_EXCERPT PROVIDED:_
__________________________________________________

# Russian pilot found after three decades missing in Afghanistan



## daftandbarmy (1 Jun 2018)

Russian pilot found after three decades missing in Afghanistan 

Military veterans group says man whose plane was shot down wants to return to Russia

A Russian pilot who was missing presumed dead after his plane was shot down three decades ago during the Soviet intervention in Afghanistan has been found alive and wants to come home, according to a military veterans group.

“He is still alive. It’s very astonishing. Now he needs help,” the head of the Russian paratroopers’ union, Valery Vostrotin, told RIA Novosti state news agency on Friday.

https://www.theguardian.com/world/2018/jun/01/russian-pilot-found-after-missing-for-three-decades-in-afghanistan


----------



## Cloud Cover (1 Jun 2018)

Holy crap eh?  And 300 still missing? I assume most are dead by still there may be others. What a book that will  make!

__________________________________________________

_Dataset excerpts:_
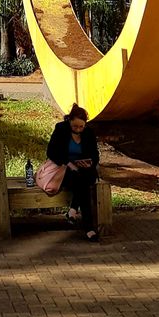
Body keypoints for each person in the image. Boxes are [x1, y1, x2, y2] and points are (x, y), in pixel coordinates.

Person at [47, 102, 100, 241]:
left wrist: (89, 162)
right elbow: (51, 152)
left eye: (81, 126)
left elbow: (95, 155)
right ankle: (88, 228)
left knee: (84, 179)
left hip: (83, 171)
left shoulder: (89, 133)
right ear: (69, 121)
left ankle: (73, 209)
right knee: (83, 186)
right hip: (63, 168)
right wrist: (69, 164)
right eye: (75, 126)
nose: (78, 129)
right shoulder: (60, 129)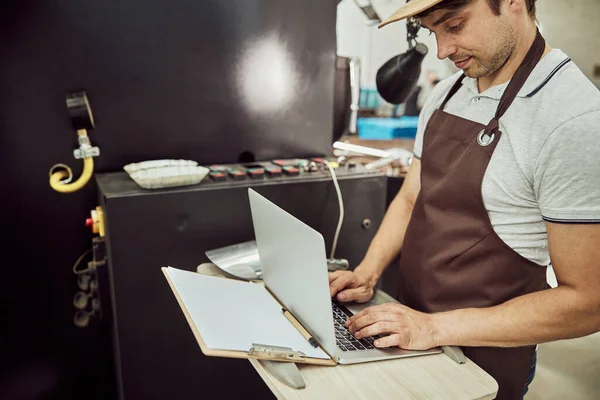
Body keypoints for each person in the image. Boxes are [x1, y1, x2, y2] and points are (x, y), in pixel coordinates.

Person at [328, 0, 600, 399]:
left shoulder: (573, 121)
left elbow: (588, 301)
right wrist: (368, 273)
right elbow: (411, 198)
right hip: (407, 340)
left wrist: (433, 327)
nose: (441, 50)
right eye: (431, 31)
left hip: (483, 365)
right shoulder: (446, 93)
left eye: (454, 25)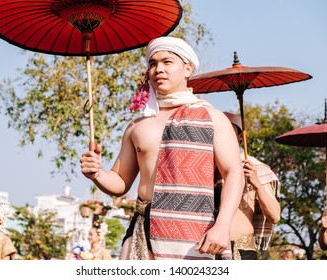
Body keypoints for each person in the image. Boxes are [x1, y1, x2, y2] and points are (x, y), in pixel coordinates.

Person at [81, 36, 244, 260]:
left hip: (195, 231)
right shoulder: (137, 126)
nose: (159, 69)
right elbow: (120, 182)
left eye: (167, 62)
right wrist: (97, 173)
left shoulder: (213, 118)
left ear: (187, 68)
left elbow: (233, 173)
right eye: (153, 63)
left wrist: (223, 225)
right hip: (143, 229)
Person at [215, 112, 281, 260]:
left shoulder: (256, 168)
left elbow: (275, 216)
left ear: (240, 136)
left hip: (243, 250)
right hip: (210, 249)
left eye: (229, 130)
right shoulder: (206, 168)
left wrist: (256, 183)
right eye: (219, 130)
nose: (223, 134)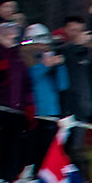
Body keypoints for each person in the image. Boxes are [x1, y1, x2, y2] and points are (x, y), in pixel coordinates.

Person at [0, 21, 32, 181]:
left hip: (15, 109)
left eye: (14, 36)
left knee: (12, 144)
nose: (12, 39)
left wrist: (28, 104)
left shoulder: (17, 57)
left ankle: (10, 174)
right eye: (9, 35)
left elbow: (26, 84)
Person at [21, 24, 68, 166]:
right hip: (34, 112)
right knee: (32, 149)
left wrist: (60, 66)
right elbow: (30, 79)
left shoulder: (50, 57)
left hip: (52, 111)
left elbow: (63, 85)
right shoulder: (25, 57)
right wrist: (44, 66)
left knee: (48, 150)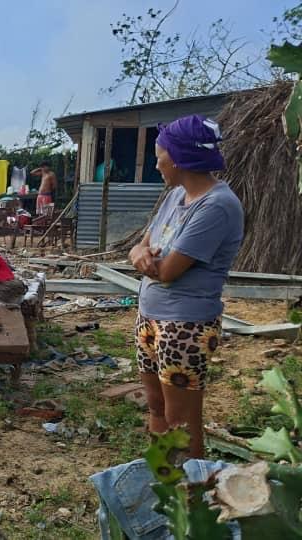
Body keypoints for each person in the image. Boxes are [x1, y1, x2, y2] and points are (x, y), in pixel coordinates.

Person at [128, 114, 243, 458]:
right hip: (150, 316)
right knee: (156, 406)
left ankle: (190, 496)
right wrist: (138, 254)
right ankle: (164, 482)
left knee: (181, 419)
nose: (157, 162)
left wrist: (144, 261)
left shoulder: (217, 206)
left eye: (160, 154)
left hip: (185, 326)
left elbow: (168, 271)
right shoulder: (176, 196)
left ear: (178, 158)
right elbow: (141, 245)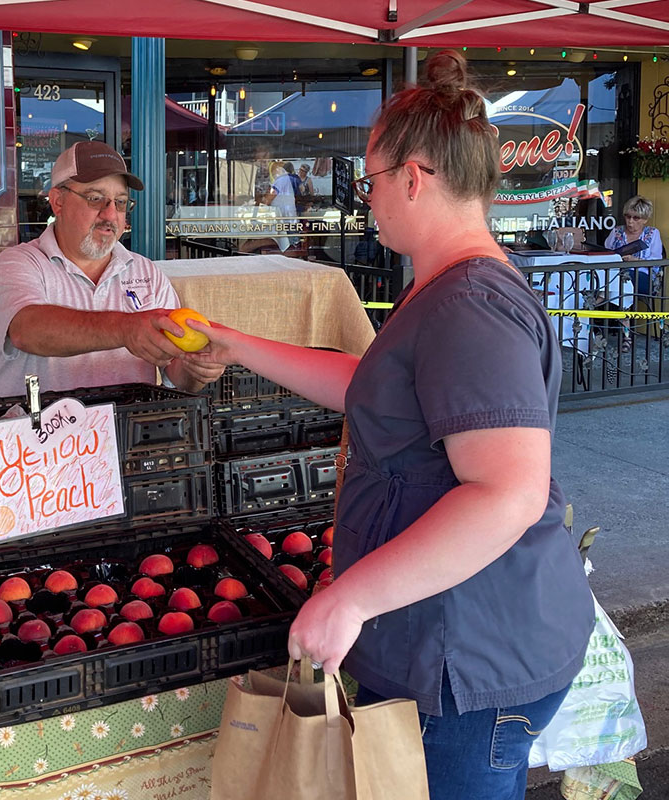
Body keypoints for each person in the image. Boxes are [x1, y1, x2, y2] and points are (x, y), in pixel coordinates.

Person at [186, 50, 594, 800]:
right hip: (455, 636)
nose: (365, 200)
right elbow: (372, 387)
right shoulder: (442, 288)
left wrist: (353, 597)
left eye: (370, 180)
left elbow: (507, 493)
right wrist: (235, 343)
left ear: (414, 177)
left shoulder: (469, 305)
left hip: (470, 655)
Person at [0, 141, 225, 399]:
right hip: (36, 435)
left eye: (120, 203)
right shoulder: (19, 263)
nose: (110, 214)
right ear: (58, 202)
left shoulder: (146, 273)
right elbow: (27, 330)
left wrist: (197, 369)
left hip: (126, 432)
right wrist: (125, 329)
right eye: (95, 198)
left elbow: (175, 372)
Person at [604, 195, 663, 300]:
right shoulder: (616, 231)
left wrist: (635, 260)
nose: (630, 221)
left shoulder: (653, 233)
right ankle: (620, 313)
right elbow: (605, 253)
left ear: (645, 219)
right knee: (613, 277)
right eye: (628, 216)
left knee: (622, 277)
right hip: (615, 272)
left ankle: (601, 299)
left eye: (636, 218)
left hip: (644, 277)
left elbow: (656, 263)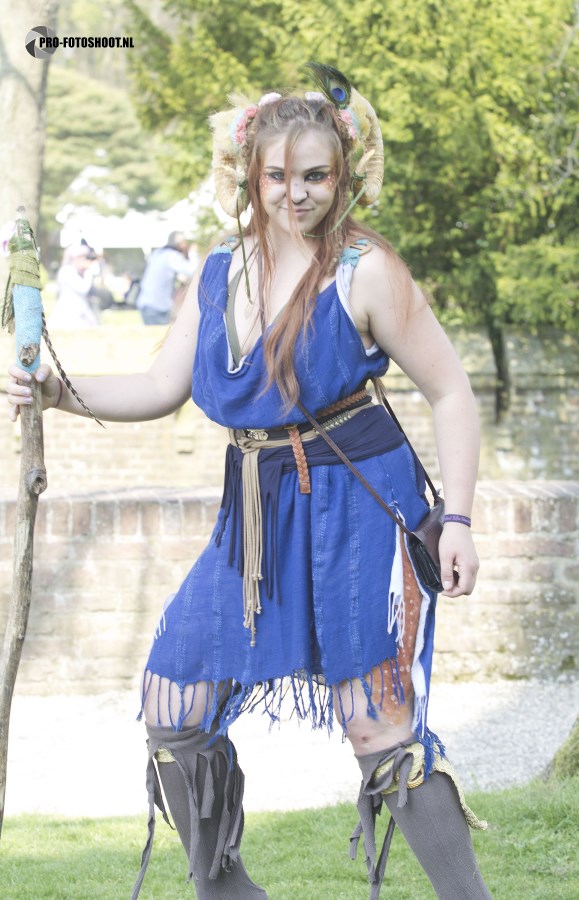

__________________________________________________

_WHAT TO DO:_ Take the forum thread about the Russian pilot found after three decades missing in Afghanistan further, picking up right after its last post. The dataset excerpts are separate material and are not part of the forum thread.

_WRITTEN RESPONSE:_
----------



## OldSolduer (1 Jun 2018)

This reminds me of the Japanese soldiers in the Pacific Ocean island who never surrendered. As late as 1970 or so there were reports of them appearing.


----------



## jollyjacktar (1 Jun 2018)

Hamish Seggie said:
			
		

> This reminds me of the Japanese soldiers in the Pacific Ocean island who never surrendered. As late as 1970 or so there were reports of them appearing.



This guy seems to have gone native though.  Whereas the Japanese soldiers were still in combat operations mode.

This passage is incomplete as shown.